Incubare le larve a 28,5 gradi Celsius per quattro-sei ore per garantire un assorbimento efficiente dell'EBD. Per visualizzare l'EBD nel muscolo, utilizzare 0,04% trica per anestetizzare le larve prima di visualizzare le larve sotto fluorescenza rossa. L'EBD è stato iniettato nel CCV di mutanti omogenei Sapia e fratelli wild type con iniezioni di PF 3D che hanno riempito le camere cardiache come mostrato qui, sono stati quindi analizzati per il successo della perfusione del die visualizzando la destrina fitzy nel sistema vascolare sotto fluorescenza verde.

Dopo un periodo di incubazione di quattro ore, l'assorbimento di EBD è stato esaminato a livello di acaro, come mostrato in questa figura. I fratelli wild type non hanno mostrato fluorescenza EBD all'interno di alcuna fibra muscolare visibile, mentre i mutanti omozigoti sapia hanno mostrato una captazione di EBD che indica un danno alla membrana muscolare. Una volta che l'iniezione del colorante blu di Evans nella vena cardinale comune del pesce zebra, le larve possono essere completate entro 30-60 minuti a seconda del numero di larve iniettate.

Inoltre, i risultati sperimentali possono essere ottenuti in un solo giorno per garantire la competenza. È importante ricordare di mirare attentamente alla vena cardinale per produrre risultati coerenti e interpretabili. Questo può essere impegnativo e probabilmente richiederà pratica Seguendo questa procedura.

Altri metodi possono essere eseguiti come screening chimici e genetici al fine di determinare i meccanismi molecolari responsabili del danno di membrana associato alle distrofie muscolari. Questi esperimenti possono aiutare a stabilire nuove strategie terapeutiche per la malattia muscolare dopo il suo sviluppo. Questa tecnica ha aperto la strada ai ricercatori nel campo della ricerca sulle malattie muscolari per esplorare l'integrità della membrana nei modelli di distrofia muscolare di zebrafish.
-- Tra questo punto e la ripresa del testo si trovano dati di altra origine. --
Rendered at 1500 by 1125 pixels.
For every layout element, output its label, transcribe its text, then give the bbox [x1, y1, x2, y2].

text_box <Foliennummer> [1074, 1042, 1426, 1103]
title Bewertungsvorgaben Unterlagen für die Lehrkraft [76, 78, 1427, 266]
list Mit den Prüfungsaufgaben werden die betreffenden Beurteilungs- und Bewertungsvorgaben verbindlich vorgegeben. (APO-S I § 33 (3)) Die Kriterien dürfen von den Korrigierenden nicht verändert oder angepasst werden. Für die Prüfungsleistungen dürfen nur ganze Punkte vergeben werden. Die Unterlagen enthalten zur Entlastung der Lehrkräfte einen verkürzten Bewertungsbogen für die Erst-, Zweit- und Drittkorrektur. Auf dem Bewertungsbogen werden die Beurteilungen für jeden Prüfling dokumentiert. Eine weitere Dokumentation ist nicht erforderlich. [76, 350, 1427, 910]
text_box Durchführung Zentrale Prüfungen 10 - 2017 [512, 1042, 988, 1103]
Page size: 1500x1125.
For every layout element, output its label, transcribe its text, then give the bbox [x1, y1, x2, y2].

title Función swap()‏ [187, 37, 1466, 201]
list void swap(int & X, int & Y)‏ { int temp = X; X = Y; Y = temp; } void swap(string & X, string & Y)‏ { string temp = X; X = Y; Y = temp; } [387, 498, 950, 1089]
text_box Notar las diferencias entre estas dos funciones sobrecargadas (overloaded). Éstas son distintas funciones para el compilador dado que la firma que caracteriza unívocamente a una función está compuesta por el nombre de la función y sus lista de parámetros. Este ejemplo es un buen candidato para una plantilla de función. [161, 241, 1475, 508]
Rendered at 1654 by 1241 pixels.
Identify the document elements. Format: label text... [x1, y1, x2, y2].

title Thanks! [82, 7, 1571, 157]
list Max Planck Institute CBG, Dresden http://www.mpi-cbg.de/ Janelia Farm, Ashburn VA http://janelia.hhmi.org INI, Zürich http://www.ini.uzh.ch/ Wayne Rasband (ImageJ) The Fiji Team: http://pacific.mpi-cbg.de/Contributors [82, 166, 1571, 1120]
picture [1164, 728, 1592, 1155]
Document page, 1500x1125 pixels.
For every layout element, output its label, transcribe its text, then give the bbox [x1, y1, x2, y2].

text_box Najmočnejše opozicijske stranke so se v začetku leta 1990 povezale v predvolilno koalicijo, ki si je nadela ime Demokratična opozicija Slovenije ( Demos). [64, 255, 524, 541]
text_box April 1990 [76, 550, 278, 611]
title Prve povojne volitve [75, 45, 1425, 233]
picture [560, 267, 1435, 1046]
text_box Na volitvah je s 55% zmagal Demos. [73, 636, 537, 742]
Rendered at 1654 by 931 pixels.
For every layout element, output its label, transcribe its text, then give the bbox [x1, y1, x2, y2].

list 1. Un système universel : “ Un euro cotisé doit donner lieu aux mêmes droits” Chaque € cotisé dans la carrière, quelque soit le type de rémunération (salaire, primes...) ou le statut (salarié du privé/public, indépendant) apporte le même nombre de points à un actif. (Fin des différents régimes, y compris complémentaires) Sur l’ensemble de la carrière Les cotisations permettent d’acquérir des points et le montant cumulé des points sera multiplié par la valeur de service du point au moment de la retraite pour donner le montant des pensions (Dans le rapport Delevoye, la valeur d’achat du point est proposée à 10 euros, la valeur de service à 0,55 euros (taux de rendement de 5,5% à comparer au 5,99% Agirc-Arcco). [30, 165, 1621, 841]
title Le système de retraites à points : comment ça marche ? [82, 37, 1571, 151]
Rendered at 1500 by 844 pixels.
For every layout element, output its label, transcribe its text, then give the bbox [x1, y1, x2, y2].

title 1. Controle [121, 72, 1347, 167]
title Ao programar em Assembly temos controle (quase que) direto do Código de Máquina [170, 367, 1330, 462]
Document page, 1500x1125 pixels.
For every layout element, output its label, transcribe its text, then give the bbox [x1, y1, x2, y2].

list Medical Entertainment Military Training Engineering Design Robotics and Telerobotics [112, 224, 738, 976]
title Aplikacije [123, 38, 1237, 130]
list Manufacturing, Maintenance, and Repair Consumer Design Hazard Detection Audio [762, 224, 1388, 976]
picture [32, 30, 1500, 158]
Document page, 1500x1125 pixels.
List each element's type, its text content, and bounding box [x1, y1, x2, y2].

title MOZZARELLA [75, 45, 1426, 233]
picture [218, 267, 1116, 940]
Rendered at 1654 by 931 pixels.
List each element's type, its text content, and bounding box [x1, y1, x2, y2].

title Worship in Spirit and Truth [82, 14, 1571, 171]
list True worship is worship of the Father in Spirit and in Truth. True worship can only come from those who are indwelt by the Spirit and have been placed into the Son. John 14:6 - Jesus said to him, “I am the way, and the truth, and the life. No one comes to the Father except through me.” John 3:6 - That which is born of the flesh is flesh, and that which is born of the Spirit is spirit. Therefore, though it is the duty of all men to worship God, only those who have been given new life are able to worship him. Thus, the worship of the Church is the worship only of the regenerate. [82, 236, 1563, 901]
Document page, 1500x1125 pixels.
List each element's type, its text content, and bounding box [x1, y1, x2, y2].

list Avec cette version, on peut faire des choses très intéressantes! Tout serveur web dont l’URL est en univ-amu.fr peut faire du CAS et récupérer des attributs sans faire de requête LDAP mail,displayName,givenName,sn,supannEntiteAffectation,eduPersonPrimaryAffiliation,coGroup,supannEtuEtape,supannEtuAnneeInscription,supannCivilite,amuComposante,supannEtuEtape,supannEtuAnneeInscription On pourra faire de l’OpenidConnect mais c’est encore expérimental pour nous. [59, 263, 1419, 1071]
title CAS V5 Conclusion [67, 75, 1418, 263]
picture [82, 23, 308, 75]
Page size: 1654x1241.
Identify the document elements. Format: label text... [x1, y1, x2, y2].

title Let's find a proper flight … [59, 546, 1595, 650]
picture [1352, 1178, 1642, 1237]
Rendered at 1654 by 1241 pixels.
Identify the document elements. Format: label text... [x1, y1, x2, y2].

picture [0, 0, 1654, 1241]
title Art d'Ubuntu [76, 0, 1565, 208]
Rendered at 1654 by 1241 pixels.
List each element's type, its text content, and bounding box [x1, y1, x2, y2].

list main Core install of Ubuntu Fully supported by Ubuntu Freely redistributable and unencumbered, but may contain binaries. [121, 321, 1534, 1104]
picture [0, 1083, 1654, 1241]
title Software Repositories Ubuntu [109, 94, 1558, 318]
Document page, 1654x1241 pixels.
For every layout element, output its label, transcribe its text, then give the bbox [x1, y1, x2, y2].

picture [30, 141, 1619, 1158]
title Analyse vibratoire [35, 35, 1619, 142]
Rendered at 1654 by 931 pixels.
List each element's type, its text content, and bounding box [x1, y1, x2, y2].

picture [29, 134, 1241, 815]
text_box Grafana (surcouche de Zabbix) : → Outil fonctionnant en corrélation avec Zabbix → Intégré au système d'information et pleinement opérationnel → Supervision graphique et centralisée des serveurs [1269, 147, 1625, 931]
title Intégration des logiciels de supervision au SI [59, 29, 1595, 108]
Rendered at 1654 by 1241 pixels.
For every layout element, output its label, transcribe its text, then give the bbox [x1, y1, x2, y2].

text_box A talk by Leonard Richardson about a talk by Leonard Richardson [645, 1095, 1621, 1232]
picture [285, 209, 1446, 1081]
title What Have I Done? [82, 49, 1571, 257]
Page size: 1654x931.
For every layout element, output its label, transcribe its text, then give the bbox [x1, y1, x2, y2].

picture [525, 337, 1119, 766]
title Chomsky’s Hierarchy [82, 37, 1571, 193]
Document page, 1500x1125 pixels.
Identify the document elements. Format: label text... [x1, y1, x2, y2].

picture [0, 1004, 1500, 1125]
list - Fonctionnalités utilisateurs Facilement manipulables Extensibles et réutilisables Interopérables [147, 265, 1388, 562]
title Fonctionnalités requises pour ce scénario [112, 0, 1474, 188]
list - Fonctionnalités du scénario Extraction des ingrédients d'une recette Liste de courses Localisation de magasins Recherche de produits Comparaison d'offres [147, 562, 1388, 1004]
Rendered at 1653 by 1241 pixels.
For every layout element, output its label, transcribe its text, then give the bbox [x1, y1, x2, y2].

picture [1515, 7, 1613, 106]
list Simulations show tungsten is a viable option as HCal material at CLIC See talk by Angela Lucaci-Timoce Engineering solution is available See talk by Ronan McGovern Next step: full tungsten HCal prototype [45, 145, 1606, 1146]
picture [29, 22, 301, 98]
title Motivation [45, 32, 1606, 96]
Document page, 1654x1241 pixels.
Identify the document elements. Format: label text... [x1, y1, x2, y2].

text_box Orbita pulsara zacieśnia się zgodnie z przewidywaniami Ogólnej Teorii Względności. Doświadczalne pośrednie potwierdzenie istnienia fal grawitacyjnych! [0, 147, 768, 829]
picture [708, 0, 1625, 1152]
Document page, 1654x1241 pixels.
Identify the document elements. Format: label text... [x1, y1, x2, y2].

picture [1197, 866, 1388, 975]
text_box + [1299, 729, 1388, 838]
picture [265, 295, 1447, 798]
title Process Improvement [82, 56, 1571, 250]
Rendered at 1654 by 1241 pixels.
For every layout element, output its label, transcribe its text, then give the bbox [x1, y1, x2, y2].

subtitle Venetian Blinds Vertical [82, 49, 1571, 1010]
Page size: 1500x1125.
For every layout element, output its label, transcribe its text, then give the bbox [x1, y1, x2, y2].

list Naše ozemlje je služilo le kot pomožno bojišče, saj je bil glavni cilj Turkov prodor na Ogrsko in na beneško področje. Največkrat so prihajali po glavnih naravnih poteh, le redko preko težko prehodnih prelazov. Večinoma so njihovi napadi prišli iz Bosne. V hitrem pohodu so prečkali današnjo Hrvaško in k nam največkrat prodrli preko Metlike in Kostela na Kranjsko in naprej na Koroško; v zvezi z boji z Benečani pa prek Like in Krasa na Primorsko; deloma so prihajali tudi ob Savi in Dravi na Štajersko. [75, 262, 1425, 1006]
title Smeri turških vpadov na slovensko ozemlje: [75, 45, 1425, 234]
Dopo aver visto questo video, dovresti avere una conoscenza approfondita di come iniettare il colorante blu di Evan nella vena cardinale comune delle larve di pesce zebra. Dovresti anche capire come identificare le fibre muscolari con danni alla membrana dovuti alla presenza del colorante blu di Evan all'interno delle fibre.